Alcohol can form parts of social gatherings, but they can also affect romantic relationships. If you’re an alcoholic or a recovering addict, get some help to ensure that it doesn’t affect yours. You don’t want to be adding random numbers to your phone and calling them to deal with your lady snooping the night before.
3. 24/7 With Permission
There are many reasons for a person not to snoop, but like any other controversial action, people’s opinions can range from “absolutely not okay” to “perfectly fine.” One’s beliefs on snooping may not influence who they are as a person.
A Reddit user wrote, “We use each other’s phones indiscriminately. Neither of us is looking for anything or hiding anything, so I wouldn’t call it “checking.” We just pick up whichever phone is handy several times a day.”
For some women, snooping is just an indirect way to keep up with their men’s lives. Men can also do the same thing with their ladies’ phones if they’d like. Of course, it may cause more harm than good, but as long as both parties are aware of the usage of the phones in the home, everything should be alright. Today’s technology offers a plethora of opportunities for people to check up on each other, so this action should certainly be used with permission.
2. Desire For Naughty Content
Men aren’t the only ones dealing with p*rn addiction. On the contrary, women also deal with such issues.
A Reddit user wrote, “I only check his phone to see if he has any good p*rn saved.”
While p*rn can help both genders become s*xually competent, it also has several negative effects. Besides snooping, it can rock the solid foundation of trust that relationships are built on. It’s a sneaky behavior that can leave a person wanting more and going to extreme lengths to view movies for their own personal entertainment. It’s basically like a third wheel in a relationship. After a period of time, one of the partners can lose interest in the bedroom and long to be alone, just to watch graphic tapes. This can lead to betrayal trauma—a distressing experience that’s usually followed by emotional and physical shock—which has a tendency to manifest like a virus in a relationship.
1. Continuous Pattern
What does being in a committed marriage mean? Look no further for the answer.

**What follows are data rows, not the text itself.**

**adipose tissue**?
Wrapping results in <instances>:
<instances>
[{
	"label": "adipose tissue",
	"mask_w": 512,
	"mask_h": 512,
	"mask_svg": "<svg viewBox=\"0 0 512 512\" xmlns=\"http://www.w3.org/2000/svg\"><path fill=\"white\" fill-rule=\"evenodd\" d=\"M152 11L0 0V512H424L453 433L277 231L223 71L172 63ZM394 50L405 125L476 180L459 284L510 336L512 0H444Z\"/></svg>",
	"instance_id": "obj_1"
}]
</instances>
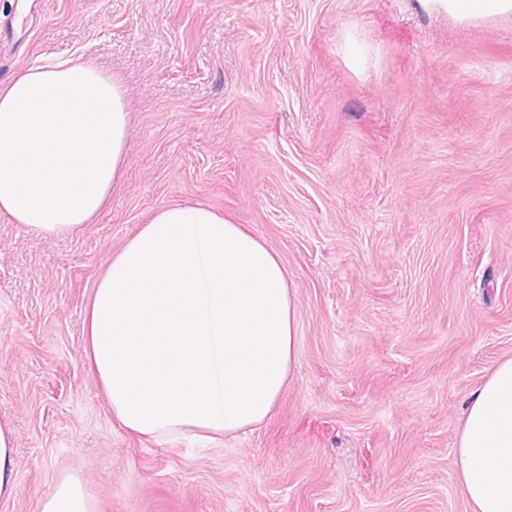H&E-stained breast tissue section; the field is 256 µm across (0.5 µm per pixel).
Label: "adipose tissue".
<instances>
[{
	"label": "adipose tissue",
	"mask_w": 512,
	"mask_h": 512,
	"mask_svg": "<svg viewBox=\"0 0 512 512\" xmlns=\"http://www.w3.org/2000/svg\"><path fill=\"white\" fill-rule=\"evenodd\" d=\"M460 23L512 0H419ZM130 118L119 82L73 58L0 84V216L68 236L123 174ZM86 354L121 426L155 442L217 441L272 415L296 356L295 291L278 255L203 204L159 209L112 255L88 305ZM470 512H512V357L470 394L456 439ZM39 512H96L73 474Z\"/></svg>",
	"instance_id": "ef3b65f1"
}]
</instances>
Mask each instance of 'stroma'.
<instances>
[{"label":"stroma","mask_w":512,"mask_h":512,"mask_svg":"<svg viewBox=\"0 0 512 512\" xmlns=\"http://www.w3.org/2000/svg\"><path fill=\"white\" fill-rule=\"evenodd\" d=\"M0 0V81L73 55L117 78L124 175L74 236L0 217V422L36 512H469L455 442L512 356V17L418 0ZM203 203L280 257L294 377L268 421L157 443L112 418L84 314L159 208ZM428 12L448 15L459 23L512 16V0H419ZM38 512H97L83 482L73 474L57 481L39 502Z\"/></svg>","instance_id":"1"}]
</instances>
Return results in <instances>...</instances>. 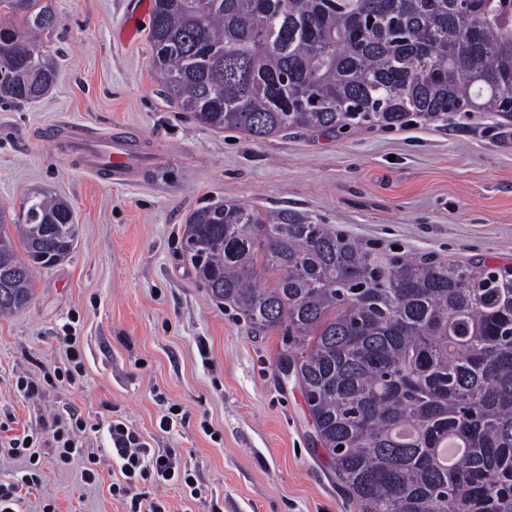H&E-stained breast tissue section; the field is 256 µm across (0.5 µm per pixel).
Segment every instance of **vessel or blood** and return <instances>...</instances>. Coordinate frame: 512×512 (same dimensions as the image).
<instances>
[{"mask_svg":"<svg viewBox=\"0 0 512 512\" xmlns=\"http://www.w3.org/2000/svg\"><path fill=\"white\" fill-rule=\"evenodd\" d=\"M63 147L81 158L84 169L107 176L116 184L137 181L152 165L150 156L121 132L101 138L72 126L63 139Z\"/></svg>","mask_w":512,"mask_h":512,"instance_id":"b4317fda","label":"vessel or blood"}]
</instances>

A Reddit user wrote, “My husband and I read stuff from each other’s phones constantly. It’s not even remotely a secret, and we do it right in front of each other. He’ll be driving and he’ll ask me, “Hey, will you open up my email and tell me if I have any messages?” Or I’ll be busy doing something else around the house, and I’ll go, “Hey, my phone just beeped. Will you tell me if I have any notifications?” Or one of us will go to pull up Google Maps on the other person’s phone and just casually check all the notifications to clear the phone display.”
She added, “I can’t imagine having something in my life be so secret that I need to actively prevent my spouse from checking my phone. Similarly, I can’t imagine him having something so secret in his life that I wouldn’t be welcome to read it. I suppose the catch here is that neither of us will just randomly grab the other person’s phone for no reason. It’s always in the context of doing something else, usually something we’ve been asked to do or agreed to do. But I don’t think that makes much of a difference. I wouldn’t just randomly grab an object that belongs to him and use it without asking, but that doesn’t mean that the object is a secret from me.”